If you're using GL_QUADS as your mode and GL_UNSIGNED_INT as your type you're not doing yourself any favours either. Switch to GL_TRIANGLES because it's native to the GPU so there's less possibility of it going through any software emulation steps first, and switch to GL_UNSIGNED_SHORT because it's more widely supported in hardware.

Should this be moved to the OpenGL forums?

Direct3D has need of instancing, but we do not. We have plenty of glVertexAttrib calls.

Quote:Original post by mhagain
If you're using GL_QUADS as your mode and GL_UNSIGNED_INT as your type you're not doing yourself any favours either.
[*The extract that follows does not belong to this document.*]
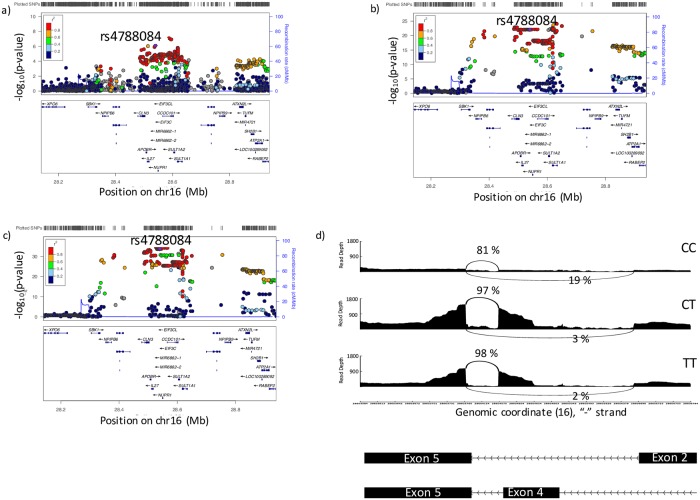
Colocalization analysis of sQTLs and eQTLs with GWAS data at 16p11.2.a) Locus zoom plot of the GWAS association at 16p11.2. b) Locus zoom plot of sQTL data for the association between SULT1A2 splicing with genotype. c) Locus zoom plot of eQTL data for the association between SULT1A2 whole gene expression with genotype. d) Visualization of the SULT1A2 splice site associated with rs4788084 genotype. The y axis shows read depth and the x axis shows genomic position on chromosome 16. Arched lines indicate junction spanning reads.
Switch to GL_TRIANGLES because it's native to the GPU so there's less possibility of it going through any software emulation steps first, and switch to GL_UNSIGNED_SHORT because it's more widely supported in hardware.

Thank you mhagain for your answer.

I am already using GL_TRIANGLE_STRIP with GL_UNSIGNED_SHORT ; I used the word "quad" to somehow emphasize the technique I used to display sprites.

Okay, I will try to reduce the calls to glDrawElements ; I am glad to have a feedback about what is considered too much ;-)

Any hint about the flickering ? I added glFlush and glFinish, but it does not change anything.
Regards,
stratboy61
How large are the sprites on the screen?
The slowdown could also be caused by fillrate, which you could test for example by making each sprite just 1x1 pixels and see if you get better performance.
The sprites are 96x96 pixels.
I do not have any performance issue so far (I am not displaying as many sprites as 3,000), but I am troubled with this flickering effect. It really looks like a vertical sync problem, as it is occasional. This is why it does not really make sense... Also, I do not understand why the flickering occurs only when the sprite is animated ; if I keep the same code, but rather than looping through the animations, I just keep on displaying say, the first pose, the flickering is no longer visible.
Thanks for the hint though, I am going to test with sprites of other sizes.
Regards,
stratboy61
Have you tried stepping through the animation very slowly to see exactly what the flickering is? Possibly you're generating invalid texture coordinates for one of the frames of animation, so that nothing is drawn, causing the sprite to "flicker" off and on very briefly.
Hello raigan,

Thank you for the tip but it is the first thing that I checked :-)
I am going to try using alpha blending, because so far I have used the discard method in the fragment shader to manage transparency. I will also try to display more sprites at once, by using a VBO containing several sprites and update their textures coordinates and positions. I do not know if it is the best thing to do for each frame though, but I will try it out.